Stored records:
■ ■ ■ ■

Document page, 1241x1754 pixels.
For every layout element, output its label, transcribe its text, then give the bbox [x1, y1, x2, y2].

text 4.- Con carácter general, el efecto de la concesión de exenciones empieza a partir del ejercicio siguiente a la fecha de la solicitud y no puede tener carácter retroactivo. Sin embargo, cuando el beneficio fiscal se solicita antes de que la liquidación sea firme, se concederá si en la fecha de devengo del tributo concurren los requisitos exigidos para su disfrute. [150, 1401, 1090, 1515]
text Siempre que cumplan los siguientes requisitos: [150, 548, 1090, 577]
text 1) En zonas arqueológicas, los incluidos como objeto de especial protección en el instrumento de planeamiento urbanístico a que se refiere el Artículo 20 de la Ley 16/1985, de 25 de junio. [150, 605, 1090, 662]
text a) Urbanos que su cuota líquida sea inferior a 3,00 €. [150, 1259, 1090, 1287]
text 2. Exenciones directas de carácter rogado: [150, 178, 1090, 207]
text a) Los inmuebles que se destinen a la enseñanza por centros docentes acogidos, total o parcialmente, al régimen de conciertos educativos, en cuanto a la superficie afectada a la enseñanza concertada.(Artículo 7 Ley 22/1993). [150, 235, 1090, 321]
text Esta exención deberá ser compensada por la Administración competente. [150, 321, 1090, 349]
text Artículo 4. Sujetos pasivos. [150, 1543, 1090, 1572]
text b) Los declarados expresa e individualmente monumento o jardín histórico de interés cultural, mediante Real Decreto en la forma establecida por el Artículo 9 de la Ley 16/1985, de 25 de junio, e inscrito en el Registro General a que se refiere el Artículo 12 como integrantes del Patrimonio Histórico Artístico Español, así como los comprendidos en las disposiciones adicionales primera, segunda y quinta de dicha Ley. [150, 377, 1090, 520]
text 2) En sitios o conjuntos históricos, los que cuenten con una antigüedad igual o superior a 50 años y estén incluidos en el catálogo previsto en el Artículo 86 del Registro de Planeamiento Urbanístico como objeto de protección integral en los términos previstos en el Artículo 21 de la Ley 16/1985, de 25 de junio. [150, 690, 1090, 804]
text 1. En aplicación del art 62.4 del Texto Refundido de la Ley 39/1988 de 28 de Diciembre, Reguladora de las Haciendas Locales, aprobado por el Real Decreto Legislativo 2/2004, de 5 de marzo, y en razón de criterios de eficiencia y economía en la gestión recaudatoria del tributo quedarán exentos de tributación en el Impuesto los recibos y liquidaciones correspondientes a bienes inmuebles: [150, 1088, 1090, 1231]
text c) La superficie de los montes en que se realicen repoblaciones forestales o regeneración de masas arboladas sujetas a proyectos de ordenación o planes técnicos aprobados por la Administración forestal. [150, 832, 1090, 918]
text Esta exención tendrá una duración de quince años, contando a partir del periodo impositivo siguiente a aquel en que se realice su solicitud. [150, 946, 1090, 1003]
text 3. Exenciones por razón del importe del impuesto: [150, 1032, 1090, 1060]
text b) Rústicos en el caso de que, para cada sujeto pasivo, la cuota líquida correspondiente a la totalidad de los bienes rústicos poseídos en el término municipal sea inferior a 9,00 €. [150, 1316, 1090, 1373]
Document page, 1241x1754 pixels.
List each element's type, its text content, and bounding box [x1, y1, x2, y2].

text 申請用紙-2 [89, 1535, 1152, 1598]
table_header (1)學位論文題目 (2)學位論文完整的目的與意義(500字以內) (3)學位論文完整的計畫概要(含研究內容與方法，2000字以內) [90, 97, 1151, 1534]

■ ■ ■ ■

## WORK INSTRUCTIONS
Reproduce every row above word for word.

## RIGHT ANSWER
Document page, 1241x1754 pixels.
For every layout element, output its label, transcribe its text, then give the bbox [x1, y1, x2, y2].

text 4.- Con carácter general, el efecto de la concesión de exenciones empieza a partir del ejercicio siguiente a la fecha de la solicitud y no puede tener carácter retroactivo. Sin embargo, cuando el beneficio fiscal se solicita antes de que la liquidación sea firme, se concederá si en la fecha de devengo del tributo concurren los requisitos exigidos para su disfrute. [150, 1401, 1090, 1515]
text Siempre que cumplan los siguientes requisitos: [150, 548, 1090, 577]
text 1) En zonas arqueológicas, los incluidos como objeto de especial protección en el instrumento de planeamiento urbanístico a que se refiere el Artículo 20 de la Ley 16/1985, de 25 de junio. [150, 605, 1090, 662]
text a) Urbanos que su cuota líquida sea inferior a 3,00 €. [150, 1259, 1090, 1287]
text 2. Exenciones directas de carácter rogado: [150, 178, 1090, 207]
text a) Los inmuebles que se destinen a la enseñanza por centros docentes acogidos, total o parcialmente, al régimen de conciertos educativos, en cuanto a la superficie afectada a la enseñanza concertada.(Artículo 7 Ley 22/1993). [150, 235, 1090, 321]
text Esta exención deberá ser compensada por la Administración competente. [150, 321, 1090, 349]
text Artículo 4. Sujetos pasivos. [150, 1543, 1090, 1572]
text b) Los declarados expresa e individualmente monumento o jardín histórico de interés cultural, mediante Real Decreto en la forma establecida por el Artículo 9 de la Ley 16/1985, de 25 de junio, e inscrito en el Registro General a que se refiere el Artículo 12 como integrantes del Patrimonio Histórico Artístico Español, así como los comprendidos en las disposiciones adicionales primera, segunda y quinta de dicha Ley. [150, 377, 1090, 520]
text 2) En sitios o conjuntos históricos, los que cuenten con una antigüedad igual o superior a 50 años y estén incluidos en el catálogo previsto en el Artículo 86 del Registro de Planeamiento Urbanístico como objeto de protección integral en los términos previstos en el Artículo 21 de la Ley 16/1985, de 25 de junio. [150, 690, 1090, 804]
text 1. En aplicación del art 62.4 del Texto Refundido de la Ley 39/1988 de 28 de Diciembre, Reguladora de las Haciendas Locales, aprobado por el Real Decreto Legislativo 2/2004, de 5 de marzo, y en razón de criterios de eficiencia y economía en la gestión recaudatoria del tributo quedarán exentos de tributación en el Impuesto los recibos y liquidaciones correspondientes a bienes inmuebles: [150, 1088, 1090, 1231]
text c) La superficie de los montes en que se realicen repoblaciones forestales o regeneración de masas arboladas sujetas a proyectos de ordenación o planes técnicos aprobados por la Administración forestal. [150, 832, 1090, 918]
text Esta exención tendrá una duración de quince años, contando a partir del periodo impositivo siguiente a aquel en que se realice su solicitud. [150, 946, 1090, 1003]
text 3. Exenciones por razón del importe del impuesto: [150, 1032, 1090, 1060]
text b) Rústicos en el caso de que, para cada sujeto pasivo, la cuota líquida correspondiente a la totalidad de los bienes rústicos poseídos en el término municipal sea inferior a 9,00 €. [150, 1316, 1090, 1373]
Document page, 1241x1754 pixels.
List each element's type, its text content, and bounding box [x1, y1, x2, y2].

text 申請用紙-2 [89, 1535, 1152, 1598]
table_header (1)學位論文題目 (2)學位論文完整的目的與意義(500字以內) (3)學位論文完整的計畫概要(含研究內容與方法，2000字以內) [90, 97, 1151, 1534]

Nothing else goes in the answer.